Even there, is it the total number of workers declining or the overall percentage? To use your agricultural example, I could easily believe that today we have a similar number of agriculture workers compared to 100 years ago but back then they made up 40% of the workforce but now just 3% (numbers pulled out of my you-know-where).

Not a chance. At the turn of the century over 90% of Americans were involved in agriculture…today it’s like 1 or 2 percent IIRC. One man today can do the work of hundreds of people (maybe thousands) of farm workers from back then…less than a million people, from memory.

According to this Wiki article:

So…31 million people lived on farms alone (and I’m not sure if they are counting migrant workers there…I doubt it). Compare that to this:

31 million workers vs less than a million by 2008. Yet we produce more food today than we did in 1905 by a huge margin.

-XT

But wait, 60 years ago 0% of Americans were working in the software industry, 0% were working IT, 0% with computer hardware. How is it possible that now a large percentage of Americans currently work in the computer industry? Must be all those fureners

Something else to consider: Even though the number of manufacturing jobs has been declining, US unemployment fell 1992 to 2008. Jobs lost in one sector were obviously made up in another sector at a higher rate.

Just in case I wasn’t clear, I’m totally on board with the idea that American manufacturing is healthy.

My own post, while pretty horribly written (sorry…doing this on my iPad), was merely meant to address the difference between absolute numbers of farm workers in the past compared to today.

-XT

I’ve heard other people warn about that too. Plus they do not have a social safety net like OECD nations do which provide health care and pensions to the elderly, so the middle aged Chinese will likely have to support their elderly parents. So one wonders if this will result in both a labor shortage combined with the middle generation having to provide for themselves, their kids and their parents and as a result rapid wage inflation that prices them out of the market.

I read the article, but it really just confirmed what I already believe. The Chinese seem to be more competent than we are, and because of that they will overtake us. Even if you bypass the fact that their labor costs are lower (tons of nations have lower labor costs) the Chinese seem to be engaging in an intelligently run long term agenda, and are abusing our short sightedness to help them.

They know we only care about quarterly profits, so they offer US companies high quarterly profits in exchange for sharing technology and access to Chinese markets. Then they steal the technology and set up domestic companies to compete with the US companies, and they win the competition due to all the unfair trade practices. But companies still set up shop because the short term benefits are so high.

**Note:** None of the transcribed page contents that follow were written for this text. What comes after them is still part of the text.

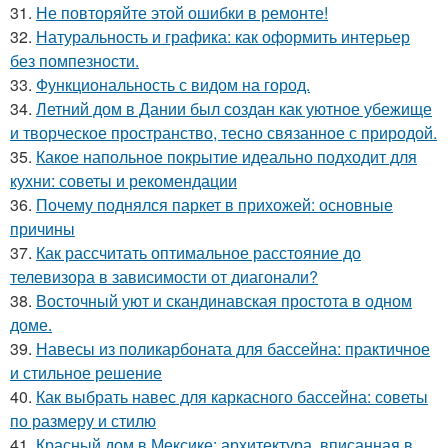
31.
Не повторяйте этой ошибки в ремонте!
32.
Натуральность и графика: как оформить интерьер
без помпезности.
33.
Функциональность с видом на город.
34.
Летний дом в Дании был создан как уютное убежище
и творческое пространство, тесно связанное с природой.
35.
Какое напольное покрытие идеально подходит для
кухни: советы и рекомендации
36.
Почему поднялся паркет в прихожей: основные
причины
37.
Как рассчитать оптимальное расстояние до
телевизора в зависимости от диагонали?
38.
Восточный уют и скандинавская простота в одном
доме.
39.
Навесы из поликарбоната для бассейна: практичное
и стильное решение
40.
Как выбрать навес для каркасного бассейна: советы
по размеру и стилю
41.
Красный дом в Мексике: архитектура, вписанная в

So you want high quarterly profits and access to Chinese manufacturing facilities and markets in 2011, but by 2015 the Chinese have taken all your technology and created their own companies to compete against you, companies which are heavily subsidized by the state to the point where their finished products cost less than your raw materials.

During the economic collapse that started in 2008 China went all over the world and used its savings to buy raw materials at huge discounts. They bought oil, mines, gas, etc. They cornered the rare earth metals market.

By and large I don’t see how we can compete if they run their economy more competently.

Just to clarify - China didn’t “corner” the rare earths market. The U.S. was mining them in California for decades (at Mount Pleasant, with ~60% of global market share) but closed the site down because China was flooding them onto the market at very low prices that could only be attained by ignoring any and all environmental costs associated with mining the metals. Since prices of various rare earths have risen over the last year, new mining sites are coming on-line in half a dozen countries (and at Mount Pleasant), and in 2-3 years the market will once again be oversupplied. Nothing strategic or even particularly clever about causing massive environmental damage to make a few bucks - if anything, Americans should be grateful the Chinese were willing to do the dirty work.
Sorry for the lengthy post - had done some research for work on rare earths and grew tired of reading hundreds of articles about China’s rare earth strategy of world domination.